- Testo di studio -
=-=-=-=-=

Crunch! si inserisce con personalità sulla nuova scena della pizza romana, che oggi più che mai gioca su varietà, sperimentazione e ritorno alla croccantezza. Il menù si articola su tre livelli – Easy, Medium e Hard – per un totale di una ventina di pizze, con diverse proposte vegetariane. L’impasto è leggero, piacevolmente saporito e dalla croccantezza ben bilanciata, capace di reggere condimenti anche generosi. La margherita sorprende per l’ottima mozzarella e la salsa di San Marzano ricca e ben dosata, davvero riuscita la Pepperoma, con ventricina, fior di latte, ketchup al peperone fatto in casa, menta e pecorino di Castel Gandolfo: originale e golosa. Più pesante e meno convincente, invece, la Gricia con fiori di zucca, penalizzata da un condimento poco brillante. Tra i fritti, il classico supplì è una certezza: croccante, asciutto, ben condito. Ma è nella parte creativa che Crunch! osa: il Pad Thai in versione supplì, con noodles, carote, zucchine romanesche, cavolfiore, pollo ruspante, coriandolo, curcuma e una sorprendente mayo al lime, dragoncello e tamarindo, è curioso e ben riuscito. Il Vegan Crock, con cavoli in varie forme e mayo vegan all’arancia, è sfizioso e leggero. Meno convincente il dolce provato: il Cruncy, una mousse all’arachide con caramello salato e copertura croccante, era pesante e dal sapore poco definito.
Locale dallo stile “giovane” con un’identità visiva ben definita: gli immancabili simpatici neon colorati, un bancone centrale che strizza l’occhio al mondo del cocktail bar e un grande spazio esterno che valorizza la sua doppia anima di pizzeria di quartiere e meta per chi vuole provare qualcosa di nuovo.
Informale ma abbastanza attento ai dettagli. Il personale è presente senza essere invadente, disponibile a spiegare le voci del menù e pronto a consigliare, soprattutto nella parte drink. Tempi di attesa ben gestiti.
La proposta del bere è trasversale e ben studiata: si può scegliere tra una carta di cocktail che accompagna con disinvoltura anche l’offerta gastronomica e birre artigianali in lattina o alla spina selezionate con criterio. La lista dei vini, snella ma coerente, comprende una decina di etichette italiane, con prezzi dai ricarichi medio alti.

=-=-=-=-=

- Estratti dei dati -
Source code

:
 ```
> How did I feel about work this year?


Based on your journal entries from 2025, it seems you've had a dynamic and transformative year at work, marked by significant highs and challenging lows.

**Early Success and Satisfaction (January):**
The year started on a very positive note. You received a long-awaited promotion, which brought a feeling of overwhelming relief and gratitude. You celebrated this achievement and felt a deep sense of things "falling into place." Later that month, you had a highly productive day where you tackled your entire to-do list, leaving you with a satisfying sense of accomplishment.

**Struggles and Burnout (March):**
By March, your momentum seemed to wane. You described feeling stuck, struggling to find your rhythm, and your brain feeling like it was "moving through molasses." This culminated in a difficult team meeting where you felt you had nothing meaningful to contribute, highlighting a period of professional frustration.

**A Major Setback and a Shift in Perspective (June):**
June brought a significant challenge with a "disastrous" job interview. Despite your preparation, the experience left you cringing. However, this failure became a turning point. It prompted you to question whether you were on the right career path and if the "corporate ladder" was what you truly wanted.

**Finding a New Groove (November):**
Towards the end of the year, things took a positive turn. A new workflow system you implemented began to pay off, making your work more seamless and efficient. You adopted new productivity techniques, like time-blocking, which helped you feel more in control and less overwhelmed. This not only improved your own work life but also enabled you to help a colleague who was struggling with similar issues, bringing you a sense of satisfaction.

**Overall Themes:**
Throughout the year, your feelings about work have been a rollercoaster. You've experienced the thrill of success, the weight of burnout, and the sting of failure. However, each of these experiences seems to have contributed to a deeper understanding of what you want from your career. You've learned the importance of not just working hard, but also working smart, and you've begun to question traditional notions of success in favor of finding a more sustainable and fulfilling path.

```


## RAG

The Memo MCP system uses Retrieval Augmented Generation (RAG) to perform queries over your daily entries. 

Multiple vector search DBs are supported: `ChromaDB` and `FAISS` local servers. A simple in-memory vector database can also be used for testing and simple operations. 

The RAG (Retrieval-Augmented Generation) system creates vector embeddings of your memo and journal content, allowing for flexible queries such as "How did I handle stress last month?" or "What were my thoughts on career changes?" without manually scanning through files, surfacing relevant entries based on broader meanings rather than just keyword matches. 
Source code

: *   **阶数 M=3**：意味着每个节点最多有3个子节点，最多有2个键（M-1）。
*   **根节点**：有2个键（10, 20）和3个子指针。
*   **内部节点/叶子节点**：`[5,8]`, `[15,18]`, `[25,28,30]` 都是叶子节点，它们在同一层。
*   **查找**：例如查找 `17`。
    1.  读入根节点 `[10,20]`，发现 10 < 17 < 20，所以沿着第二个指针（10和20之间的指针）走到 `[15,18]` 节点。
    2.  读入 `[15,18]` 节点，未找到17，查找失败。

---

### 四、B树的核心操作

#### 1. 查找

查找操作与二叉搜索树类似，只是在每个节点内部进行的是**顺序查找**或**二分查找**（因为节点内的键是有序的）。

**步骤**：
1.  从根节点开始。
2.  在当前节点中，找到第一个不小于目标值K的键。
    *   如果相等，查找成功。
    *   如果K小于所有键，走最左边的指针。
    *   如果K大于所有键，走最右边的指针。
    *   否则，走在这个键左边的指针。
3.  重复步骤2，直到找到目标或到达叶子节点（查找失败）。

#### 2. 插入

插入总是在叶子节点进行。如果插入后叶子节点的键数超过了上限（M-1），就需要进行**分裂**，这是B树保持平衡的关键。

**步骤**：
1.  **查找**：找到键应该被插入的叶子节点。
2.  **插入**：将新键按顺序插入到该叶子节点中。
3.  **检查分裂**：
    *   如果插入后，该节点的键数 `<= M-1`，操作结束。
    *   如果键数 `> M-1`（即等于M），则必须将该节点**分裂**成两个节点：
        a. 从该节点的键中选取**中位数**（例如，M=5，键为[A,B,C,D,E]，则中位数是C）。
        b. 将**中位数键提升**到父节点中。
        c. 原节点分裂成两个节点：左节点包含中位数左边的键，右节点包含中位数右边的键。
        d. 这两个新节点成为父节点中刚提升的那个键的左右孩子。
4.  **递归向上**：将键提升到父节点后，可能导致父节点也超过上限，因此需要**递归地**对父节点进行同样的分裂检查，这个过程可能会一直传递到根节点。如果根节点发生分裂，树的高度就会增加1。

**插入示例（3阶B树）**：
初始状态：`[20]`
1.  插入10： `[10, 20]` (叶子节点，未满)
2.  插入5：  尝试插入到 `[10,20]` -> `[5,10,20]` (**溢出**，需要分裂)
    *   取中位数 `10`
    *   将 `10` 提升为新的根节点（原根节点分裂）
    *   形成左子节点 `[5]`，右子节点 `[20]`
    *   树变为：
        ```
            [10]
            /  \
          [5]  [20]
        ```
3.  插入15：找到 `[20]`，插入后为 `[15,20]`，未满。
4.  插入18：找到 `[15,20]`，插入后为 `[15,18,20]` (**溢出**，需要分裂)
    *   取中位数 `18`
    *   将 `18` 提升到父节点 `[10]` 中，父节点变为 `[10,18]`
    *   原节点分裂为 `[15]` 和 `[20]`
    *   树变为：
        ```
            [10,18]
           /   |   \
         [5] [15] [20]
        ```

=-=-=-=-=

- Cosa si chiede -
a: Riporta dalla recensione di Crunch! il passo che va da "Informale ma abbastanza" fino a "ricarichi medio alti.".
b: Riscrivi come elenco puntato il paragrafo della recensione di Crunch! che comincia con "La proposta del bere è trasversale", conservandone i fatti principali.

- Risultati dell'esercizio -
a:
Informale ma abbastanza attento ai dettagli. Il personale è presente senza essere invadente, disponibile a spiegare le voci del menù e pronto a consigliare, soprattutto nella parte drink. Tempi di attesa ben gestiti.
La proposta del bere è trasversale e ben studiata: si può scegliere tra una carta di cocktail che accompagna con disinvoltura anche l’offerta gastronomica e birre artigianali in lattina o alla spina selezionate con criterio. La lista dei vini, snella ma coerente, comprende una decina di etichette italiane, con prezzi dai ricarichi medio alti.

b:
- Offerta del bere trasversale e ben studiata.
- Carta di cocktail adatta anche ad accompagnare il cibo.
- Birre artigianali in lattina o alla spina, selezionate con criterio.
- Lista dei vini snella ma coerente: una decina di etichette italiane, con ricarichi medio alti.